Sollte die Regierung ausländische Unterstützung ablehnen, würden die Taliban mit 20 Millionen Dollar einspringen.Die Behörden evakuierten unterdessen weitere gefährdete Gebiete. Pakistanische Medien berichteten, in den Provinzen Punjab und Sindh seien Dutzende weitere Dörfer überspült worden. Im Norden Pakistans starben nach Angaben der Polizei bei Blitzschlägen 32 Menschen.

Tote wurden auch aus der südwestpakistanischen Provinz Baluchistan gemeldet: Dort starben nach Angaben des Katastrophenschutzes sechs Menschen, nachdem der Fluss Nari über die Ufer trat.Die offizielle Katastrophenhilfe für Pakistan ist nach Einschätzung der Hilfsorganisation Oxfam Deutschland bisher völlig unzureichend. "Im Moment stehen umgerechnet nur 2,40 Euro pro Flutopfer zur Verfügung", kritisierte Paul Bendix, Geschäftsführer von Oxfam Deutschland, in Berlin.

Nach Zahlen der Vereinten Nationen seien dem Land in den ersten zehn Tagen der Flutkatastrophe weniger als 45 Millionen US-Dollar (rund 32 Millionen Euro) für Nothilfen zur Verfügung gestellt worden. "Das ist extrem viel weniger als bei vergleichbaren Krisen." Die Zusagen insgesamt sind höher.

Unter den Toten der Flutkatastrophe in der nordindischen Himalaya- Region Ladakh sind nach jüngsten Angaben des indischen Außenministeriums fünf westliche Ausländer. Es handele sich um drei Franzosen, einen Italiener und einen Spanier, sagte ein Sprecher der Leitstelle des Ministeriums am Mittwoch in Neu Delhi.

Die Deutsche Botschaft teilte mit, ihr lägen "weiterhin keine Hinweise auf tödlich verunglückte oder schwer verletzte Deutsche" vor.Erdrutsche und Überschwemmungen nach sintflutartigen Regenfällen am vergangenen Donnerstag kosteten nach offiziellen Angaben in Indien 185 Menschen das Leben. Zu 220 Ausländern - darunter 51 Franzosen und sechs Deutschen - habe man weiterhin keinen Kontakt, sagte der Sprecher der Leitstelle.

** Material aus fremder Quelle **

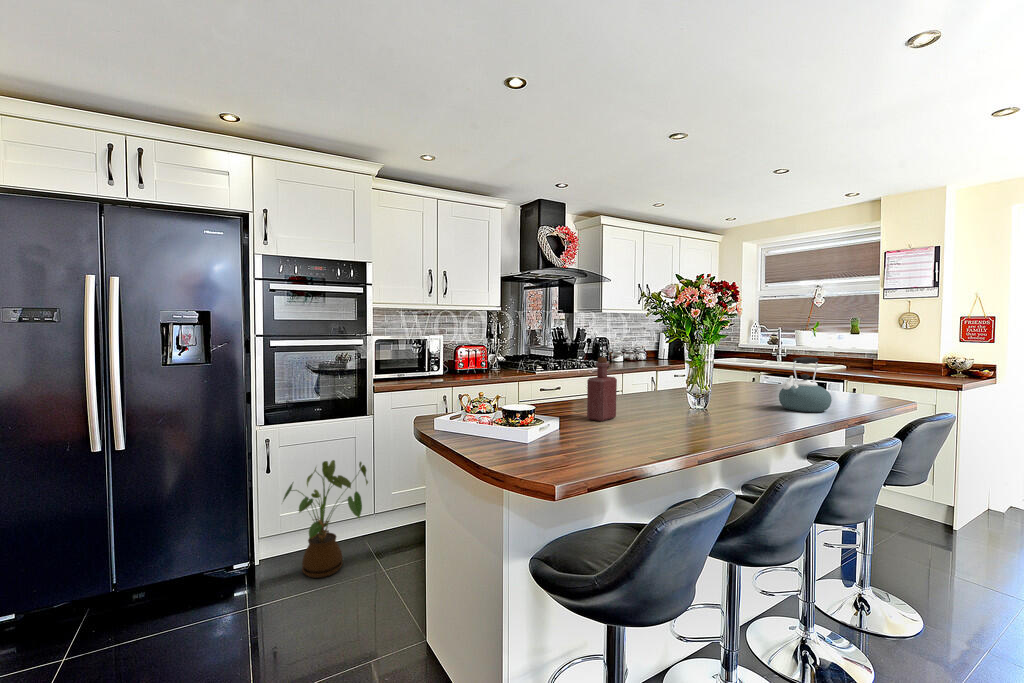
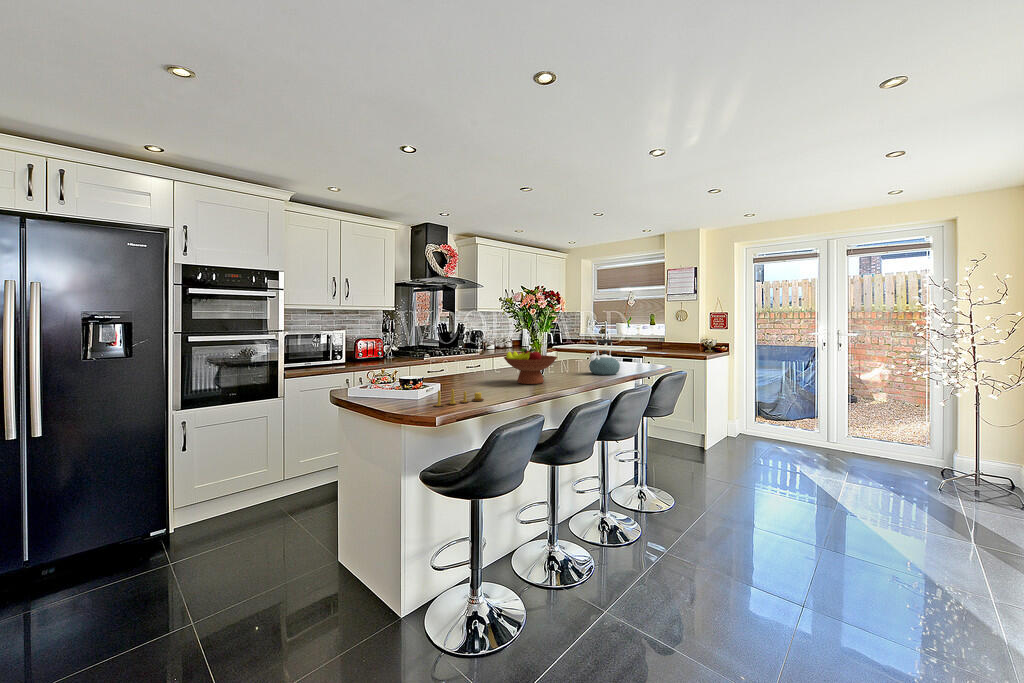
bottle: present [587,357,617,421] -> none [460,342,480,386]
fruit bowl: none [651,369,736,424] -> present [504,348,557,384]
candle: none [552,430,628,460] -> present [434,389,484,407]
house plant: present [283,460,368,578] -> none [208,434,286,531]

Insgesamt werden nach offiziellen Angaben rund 400 Menschen vermisst, darunter 28 indische Soldaten.Bei einem Erdrutsch nach starken Monsunregenfällen kamen im Westen Nepals sieben Menschen ums Leben.

Die Zeitung "Republica" berichtete am Mittwoch, im Distrikt Bajura seien am Vortag vier Häuser unter den Erdmassen begraben worden. Die Rettungsarbeiten würden in dem abgelegenen Gebiet durch anhaltenden Regen und weitere Erdrutsche behindert. Die nächste Straße sei einen Tag Fußmarsch entfernt.